> [MATERIALS PROVIDED]:

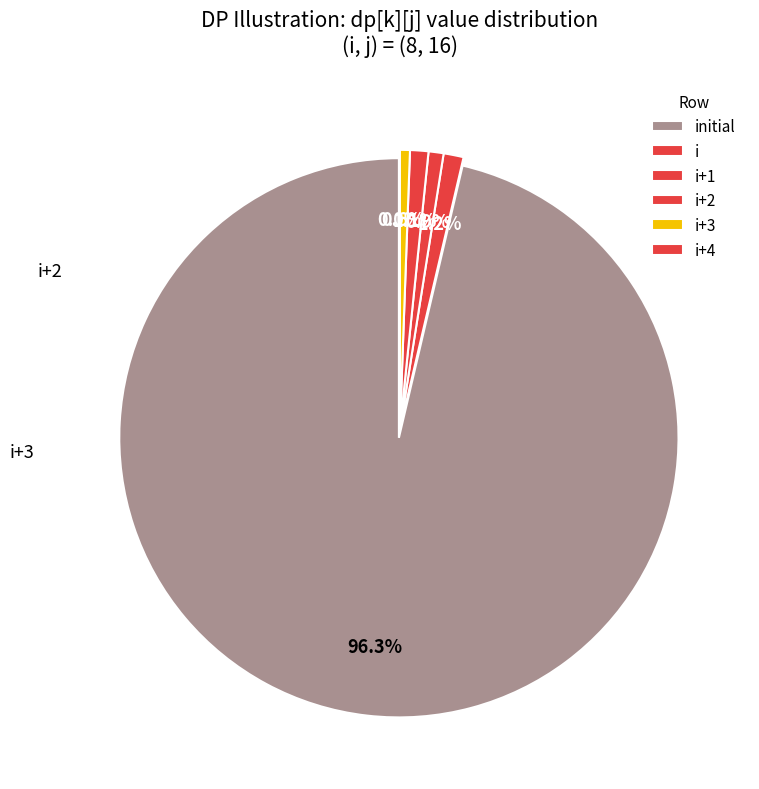

Which slice is the smallest?

i+2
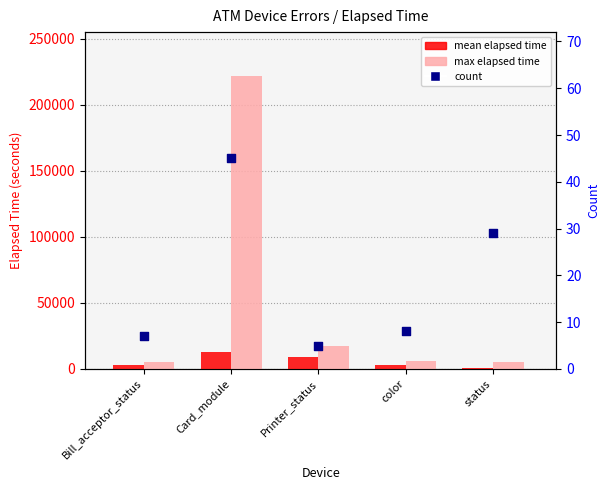

What are all the series names shown in the legend?

mean elapsed time, max elapsed time, count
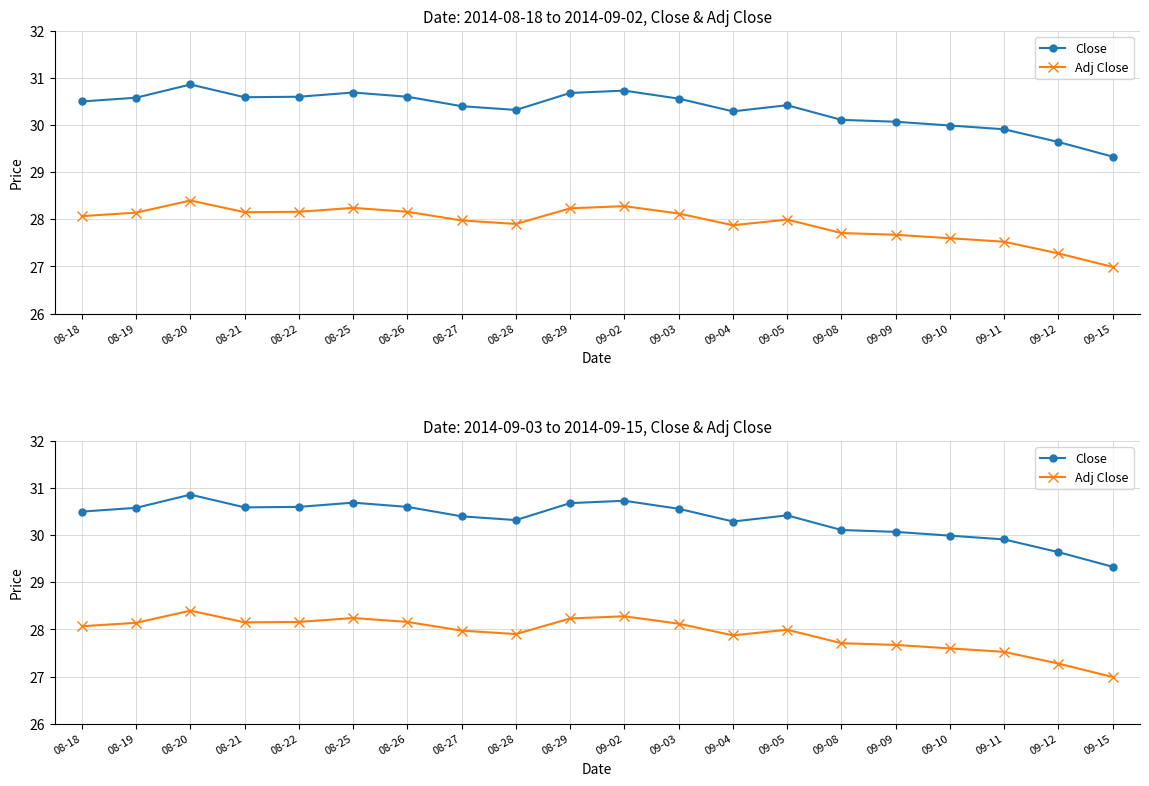

What value does the Close series have at 09-04?

30.3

> [WHAT YOU HAVE TO DO]:
Retype the listing from the line with "mean elapsed time, max elapsed time, count" through its last line, including both, and leave out the pictures.

> [RESULT FOR THIS EXERCISE]:
mean elapsed time, max elapsed time, count

What value does the Close series have at 09-04?

30.3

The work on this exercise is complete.